(Beginning of Given data)

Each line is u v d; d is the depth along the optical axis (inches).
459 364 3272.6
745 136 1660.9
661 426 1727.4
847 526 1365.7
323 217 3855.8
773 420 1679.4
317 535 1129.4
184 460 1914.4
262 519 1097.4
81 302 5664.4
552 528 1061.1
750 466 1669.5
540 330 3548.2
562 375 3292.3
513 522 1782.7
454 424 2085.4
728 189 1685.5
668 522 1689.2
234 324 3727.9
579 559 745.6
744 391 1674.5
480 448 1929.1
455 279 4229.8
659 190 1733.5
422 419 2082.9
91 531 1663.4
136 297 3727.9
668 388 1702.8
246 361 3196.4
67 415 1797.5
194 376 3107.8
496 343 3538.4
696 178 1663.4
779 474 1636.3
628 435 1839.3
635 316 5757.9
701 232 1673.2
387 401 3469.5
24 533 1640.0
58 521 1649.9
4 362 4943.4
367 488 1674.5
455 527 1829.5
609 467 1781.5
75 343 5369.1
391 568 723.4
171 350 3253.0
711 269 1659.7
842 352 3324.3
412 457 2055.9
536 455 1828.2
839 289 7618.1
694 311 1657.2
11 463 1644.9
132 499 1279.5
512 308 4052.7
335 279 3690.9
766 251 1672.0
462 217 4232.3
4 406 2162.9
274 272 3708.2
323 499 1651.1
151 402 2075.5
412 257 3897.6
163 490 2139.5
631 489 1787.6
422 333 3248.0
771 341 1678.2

(End of Given data)

→ Work task:
Take the material above and transcribe all of it exactly.

→ Answer:
Each line is u v d; d is the depth along the optical axis (inches).
459 364 3272.6
745 136 1660.9
661 426 1727.4
847 526 1365.7
323 217 3855.8
773 420 1679.4
317 535 1129.4
184 460 1914.4
262 519 1097.4
81 302 5664.4
552 528 1061.1
750 466 1669.5
540 330 3548.2
562 375 3292.3
513 522 1782.7
454 424 2085.4
728 189 1685.5
668 522 1689.2
234 324 3727.9
579 559 745.6
744 391 1674.5
480 448 1929.1
455 279 4229.8
659 190 1733.5
422 419 2082.9
91 531 1663.4
136 297 3727.9
668 388 1702.8
246 361 3196.4
67 415 1797.5
194 376 3107.8
496 343 3538.4
696 178 1663.4
779 474 1636.3
628 435 1839.3
635 316 5757.9
701 232 1673.2
387 401 3469.5
24 533 1640.0
58 521 1649.9
4 362 4943.4
367 488 1674.5
455 527 1829.5
609 467 1781.5
75 343 5369.1
391 568 723.4
171 350 3253.0
711 269 1659.7
842 352 3324.3
412 457 2055.9
536 455 1828.2
839 289 7618.1
694 311 1657.2
11 463 1644.9
132 499 1279.5
512 308 4052.7
335 279 3690.9
766 251 1672.0
462 217 4232.3
4 406 2162.9
274 272 3708.2
323 499 1651.1
151 402 2075.5
412 257 3897.6
163 490 2139.5
631 489 1787.6
422 333 3248.0
771 341 1678.2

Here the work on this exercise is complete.